The statement that "as $p \rightarrow \infty$, the minimum of the objective function is reached" is not correct. In fact, it is a pretty meaningless statement.
Commonly, a QAOA circuit has $p$ layers and $2p$ parameters. For a QAOA circuit to sample a low energy state with high probability, we need to find $2p$ parameters which are optimal or close to being optimal. For an arbitrary problem and a finite $p$, finding the optimal $2p$ parameters is already really hard. Non-convex optimization is hard.
This is to say that if we have infinitely many layers and all infinitely many parameters are suboptimal, then there is no reason to expect any sort of convergence to the ground eigenstate. A simple example would be a $p$-layered circuit with all parameters set to zero. Then we can set $p$ to any number, but we'll never reach the ground eigenstate. This is because the unitary matrix representing QAOA would be simply an identity matrix. So $p \rightarrow \infty$ does not imply an optimal solution will be found.

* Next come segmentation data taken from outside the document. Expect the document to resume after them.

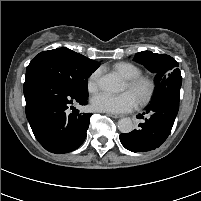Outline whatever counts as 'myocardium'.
Returning a JSON list of instances; mask_svg holds the SVG:
<instances>
[{
	"mask_svg": "<svg viewBox=\"0 0 201 201\" xmlns=\"http://www.w3.org/2000/svg\"><path fill=\"white\" fill-rule=\"evenodd\" d=\"M127 86L135 94L138 103L141 105L149 103L155 92L154 81L146 76L128 79Z\"/></svg>",
	"mask_w": 201,
	"mask_h": 201,
	"instance_id": "f54148a6",
	"label": "myocardium"
}]
</instances>
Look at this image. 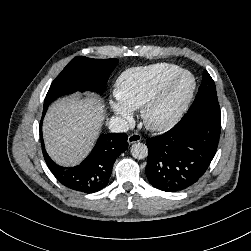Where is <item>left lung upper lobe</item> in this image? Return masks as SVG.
<instances>
[{"mask_svg": "<svg viewBox=\"0 0 251 251\" xmlns=\"http://www.w3.org/2000/svg\"><path fill=\"white\" fill-rule=\"evenodd\" d=\"M190 109L220 112L215 83L207 71L203 74L201 86Z\"/></svg>", "mask_w": 251, "mask_h": 251, "instance_id": "left-lung-upper-lobe-1", "label": "left lung upper lobe"}]
</instances>
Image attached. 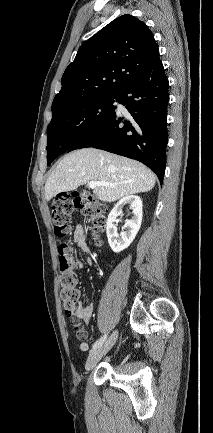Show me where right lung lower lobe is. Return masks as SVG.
<instances>
[{"instance_id":"1","label":"right lung lower lobe","mask_w":213,"mask_h":433,"mask_svg":"<svg viewBox=\"0 0 213 433\" xmlns=\"http://www.w3.org/2000/svg\"><path fill=\"white\" fill-rule=\"evenodd\" d=\"M168 87L158 58L121 94L119 103L131 117L127 119L115 112L104 125L66 151L93 147L136 159L151 168L162 184L168 143Z\"/></svg>"}]
</instances>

Having cleared this up, the correct statement is a quote from Farhi and Goldstone paper:
The algorithm depends on an integer p ≥ 1 and the quality of the approximation improves as p is increased.
The statement is a bit vague, but if you are familiar with Farhi's work, it is straightforward to see that the statement has to do with an approximation of the adiabatic evolution given by a time-dependent Hamiltonian. You can read Section 6 of the original paper for more details.
Roughly speaking, QAOA is viewed as a discretized version of an adiabatic evolution where we transition from the "simple" Hamiltonian, whose ground state is known, to a more "difficult" Hamiltonian, whose ground state we would like to find.
Putting this in the context of combinatorial optimization means that the simple Hamiltonian is the "mixer" and the "difficult" Hamiltonian is the Hamiltonian encoding a combinatorial problem. To implement the adiabatic process, we discretize it (finite time intervals + Trotterization) and represent it as a quantum circuit. Specifically, splitting the evolution time into $p$ subintervals and performing the first-order Trotterization produces a circuit with $p$ layers. As $p$ increases the "quality" of the approximation improves.
The paper that you referenced is nothing more than discretizing an adiabatic evolution given by different time-dependent Hamiltonians. In the QAOA case, we discretize the adiabatic evolution given by the transverse-field Ising Hamiltonian. In the QAO paper case, we discretize some other suitable Hamiltonians which we think can do a better job on some specific problem class.
So if you look one level up to where it all stems from (adiabatic algorithms), the QAOA and QAO are essentially two cases of a more general single theoretical paradigm. Hence, all convergence guarantees stem from the adiabatic theorem and not particular circuit implementation.